NIH Record - National Institutes of Health

Director’s Lecture

Stone Discusses Infection Control Research

Dr. Stone smiles at the podium.
Dr. Patricia Stone

Photo:  Marleen Van Den Neste

Dr. Patricia Stone recently presented the final NINR Director’s Lecture of 2019. In her talk “Informing Health Policy Through Science to Improve Healthcare for Older Adults,” she discussed the trajectory of her research career in health outcomes with a focus on infection control among older adults.

“I was convinced that nursing mattered in quality outcomes,” said Stone, describing her motivation to pursue a research career after more than 15 years in clinical nursing, including working as an adult nurse practitioner.

She began her research in infection prevention following the publication of the National Academies’ (then the Institute of Medicine) report To Err Is Human: Building a Safer Health System on preventable medical errors.

According to the report, every year nearly 100,000 patient deaths were linked to or caused by preventable errors. Issues such as severe nursing shortages, an aging workforce, increased demand for services and poor working conditions resulted in difficulty recruiting and retaining qualified nurses, which in turn contributed to these errors.

In her first R01 research grant, Stone examined the relationship between nurses’ working conditions and Magnet hospital certification. She discovered that increased nurse staffing was related to patient safety outcomes, or more plainly, “What’s safe for the patient and safe for the nurse is also good for the system.”

Following this first study, Stone continued her infection prevention research, including exploring the impact of mandatory reporting of hospital-acquired infections and qualitative research on practices in infection-control departments.

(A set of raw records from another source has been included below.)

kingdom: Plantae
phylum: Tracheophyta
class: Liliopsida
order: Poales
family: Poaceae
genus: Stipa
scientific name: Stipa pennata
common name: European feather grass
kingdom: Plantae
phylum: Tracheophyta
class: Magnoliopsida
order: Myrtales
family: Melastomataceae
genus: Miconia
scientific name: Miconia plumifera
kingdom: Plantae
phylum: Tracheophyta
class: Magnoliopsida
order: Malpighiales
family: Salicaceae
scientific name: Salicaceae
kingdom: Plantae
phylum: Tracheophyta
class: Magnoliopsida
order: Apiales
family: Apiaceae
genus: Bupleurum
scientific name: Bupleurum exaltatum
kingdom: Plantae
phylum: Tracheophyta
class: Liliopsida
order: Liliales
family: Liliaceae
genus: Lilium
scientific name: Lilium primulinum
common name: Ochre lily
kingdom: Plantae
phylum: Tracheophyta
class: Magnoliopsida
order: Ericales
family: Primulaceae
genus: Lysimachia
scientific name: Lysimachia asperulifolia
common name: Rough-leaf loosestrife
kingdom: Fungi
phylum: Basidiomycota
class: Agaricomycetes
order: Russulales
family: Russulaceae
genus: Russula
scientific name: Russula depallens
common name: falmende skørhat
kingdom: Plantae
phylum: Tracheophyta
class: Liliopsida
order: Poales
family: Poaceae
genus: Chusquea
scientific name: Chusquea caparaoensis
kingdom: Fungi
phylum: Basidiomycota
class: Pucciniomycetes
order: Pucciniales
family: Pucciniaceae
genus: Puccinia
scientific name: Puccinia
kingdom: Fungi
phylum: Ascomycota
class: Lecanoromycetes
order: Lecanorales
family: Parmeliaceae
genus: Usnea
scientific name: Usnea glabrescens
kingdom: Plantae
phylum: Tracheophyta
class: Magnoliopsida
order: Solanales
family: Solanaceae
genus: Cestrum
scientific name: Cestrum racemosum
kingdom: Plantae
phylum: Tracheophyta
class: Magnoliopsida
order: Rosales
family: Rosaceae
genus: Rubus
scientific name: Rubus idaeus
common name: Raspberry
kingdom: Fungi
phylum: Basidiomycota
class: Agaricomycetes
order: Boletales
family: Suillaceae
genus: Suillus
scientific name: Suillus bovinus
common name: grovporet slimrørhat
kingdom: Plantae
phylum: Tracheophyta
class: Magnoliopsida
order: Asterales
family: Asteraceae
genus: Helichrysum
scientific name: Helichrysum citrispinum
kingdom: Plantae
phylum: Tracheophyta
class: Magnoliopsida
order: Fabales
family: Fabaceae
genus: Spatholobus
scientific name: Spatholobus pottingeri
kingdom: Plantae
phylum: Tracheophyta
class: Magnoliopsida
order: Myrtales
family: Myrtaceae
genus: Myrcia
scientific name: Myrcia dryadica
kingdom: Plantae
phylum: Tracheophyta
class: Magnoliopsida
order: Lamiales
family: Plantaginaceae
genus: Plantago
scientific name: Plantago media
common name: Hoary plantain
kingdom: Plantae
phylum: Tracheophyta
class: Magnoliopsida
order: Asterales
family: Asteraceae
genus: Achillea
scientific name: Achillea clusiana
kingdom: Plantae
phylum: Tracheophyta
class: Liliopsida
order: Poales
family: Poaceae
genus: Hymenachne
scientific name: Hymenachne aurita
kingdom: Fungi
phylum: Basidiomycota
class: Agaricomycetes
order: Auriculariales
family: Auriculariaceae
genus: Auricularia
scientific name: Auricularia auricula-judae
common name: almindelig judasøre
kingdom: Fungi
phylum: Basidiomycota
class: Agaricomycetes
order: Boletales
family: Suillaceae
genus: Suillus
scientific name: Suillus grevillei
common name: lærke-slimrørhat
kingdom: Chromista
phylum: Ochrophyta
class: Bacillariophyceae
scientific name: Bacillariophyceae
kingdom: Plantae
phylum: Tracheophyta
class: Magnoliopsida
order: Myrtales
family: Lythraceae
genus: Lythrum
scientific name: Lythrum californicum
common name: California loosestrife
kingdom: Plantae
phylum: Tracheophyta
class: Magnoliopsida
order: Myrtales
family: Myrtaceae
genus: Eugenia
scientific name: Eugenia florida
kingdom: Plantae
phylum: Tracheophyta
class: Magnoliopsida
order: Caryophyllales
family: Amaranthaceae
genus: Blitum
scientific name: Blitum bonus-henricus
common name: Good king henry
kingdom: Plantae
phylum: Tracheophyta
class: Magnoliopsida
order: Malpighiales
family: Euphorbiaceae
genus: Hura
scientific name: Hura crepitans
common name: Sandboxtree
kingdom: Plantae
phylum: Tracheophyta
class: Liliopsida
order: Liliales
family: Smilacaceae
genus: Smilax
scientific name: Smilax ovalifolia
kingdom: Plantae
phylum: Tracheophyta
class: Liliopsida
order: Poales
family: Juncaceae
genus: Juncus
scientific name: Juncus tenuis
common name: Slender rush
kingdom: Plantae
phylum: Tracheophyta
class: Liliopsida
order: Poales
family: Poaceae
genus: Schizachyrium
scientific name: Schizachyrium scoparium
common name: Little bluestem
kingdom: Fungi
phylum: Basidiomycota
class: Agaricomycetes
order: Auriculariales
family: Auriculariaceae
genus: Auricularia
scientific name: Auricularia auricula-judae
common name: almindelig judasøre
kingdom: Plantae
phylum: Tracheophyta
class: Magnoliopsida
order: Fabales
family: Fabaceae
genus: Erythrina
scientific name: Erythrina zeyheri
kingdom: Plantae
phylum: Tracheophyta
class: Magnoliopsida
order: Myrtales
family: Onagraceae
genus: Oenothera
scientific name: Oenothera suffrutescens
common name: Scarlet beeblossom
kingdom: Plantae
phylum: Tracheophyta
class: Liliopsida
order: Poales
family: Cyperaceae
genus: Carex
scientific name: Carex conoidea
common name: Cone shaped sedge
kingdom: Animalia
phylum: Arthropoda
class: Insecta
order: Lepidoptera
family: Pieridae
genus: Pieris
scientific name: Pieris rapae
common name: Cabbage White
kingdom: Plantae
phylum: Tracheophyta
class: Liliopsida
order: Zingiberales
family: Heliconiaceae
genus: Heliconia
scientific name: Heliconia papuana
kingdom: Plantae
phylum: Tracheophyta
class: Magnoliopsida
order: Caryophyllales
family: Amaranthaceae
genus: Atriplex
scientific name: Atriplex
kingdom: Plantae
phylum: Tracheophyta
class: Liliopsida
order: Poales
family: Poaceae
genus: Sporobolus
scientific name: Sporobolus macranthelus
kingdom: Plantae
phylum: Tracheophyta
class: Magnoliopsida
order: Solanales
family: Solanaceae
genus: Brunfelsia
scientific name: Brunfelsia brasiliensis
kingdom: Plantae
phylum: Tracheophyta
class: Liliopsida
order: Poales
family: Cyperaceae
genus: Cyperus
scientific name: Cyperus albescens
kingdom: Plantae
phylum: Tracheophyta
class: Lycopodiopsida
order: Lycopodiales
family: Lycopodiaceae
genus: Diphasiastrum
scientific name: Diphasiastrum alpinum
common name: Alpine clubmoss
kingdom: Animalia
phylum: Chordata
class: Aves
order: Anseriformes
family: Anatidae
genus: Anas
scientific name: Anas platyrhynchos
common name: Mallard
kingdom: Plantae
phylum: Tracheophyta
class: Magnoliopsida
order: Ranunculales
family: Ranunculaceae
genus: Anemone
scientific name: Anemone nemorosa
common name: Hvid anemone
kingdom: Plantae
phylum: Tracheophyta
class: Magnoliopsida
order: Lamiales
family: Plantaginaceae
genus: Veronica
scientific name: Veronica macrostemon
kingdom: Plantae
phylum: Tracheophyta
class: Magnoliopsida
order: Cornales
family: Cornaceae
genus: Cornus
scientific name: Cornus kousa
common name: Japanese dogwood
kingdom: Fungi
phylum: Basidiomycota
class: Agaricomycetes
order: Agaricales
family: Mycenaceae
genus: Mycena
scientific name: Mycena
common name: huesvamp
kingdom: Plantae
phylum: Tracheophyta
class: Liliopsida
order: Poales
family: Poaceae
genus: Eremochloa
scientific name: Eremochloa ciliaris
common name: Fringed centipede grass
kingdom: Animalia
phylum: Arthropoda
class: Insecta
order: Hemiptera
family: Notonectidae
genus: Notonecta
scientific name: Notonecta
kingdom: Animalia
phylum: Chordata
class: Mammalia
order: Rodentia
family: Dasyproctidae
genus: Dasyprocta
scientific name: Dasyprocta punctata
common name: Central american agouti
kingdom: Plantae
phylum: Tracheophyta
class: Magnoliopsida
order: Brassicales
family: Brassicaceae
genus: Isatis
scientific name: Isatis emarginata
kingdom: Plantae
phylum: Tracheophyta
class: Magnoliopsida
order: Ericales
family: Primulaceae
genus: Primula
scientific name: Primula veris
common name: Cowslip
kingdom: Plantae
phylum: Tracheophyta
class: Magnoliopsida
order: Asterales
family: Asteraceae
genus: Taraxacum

She then began studying infection control in nursing homes, including the integration of infection control and palliative care at end of life, as well as infection control in home health care.

Stone noted the policy implications of her work, which has influenced federally mandated reporting of hospital infections and CMS final rule 483, which requires nursing homes to employ a specialist in infection prevention.

She encouraged those interested in research to start small, ask important questions, learn from mistakes and build upon successes. Most importantly, she emphasized the need for researchers to always be thinking about how their results will affect patient outcomes.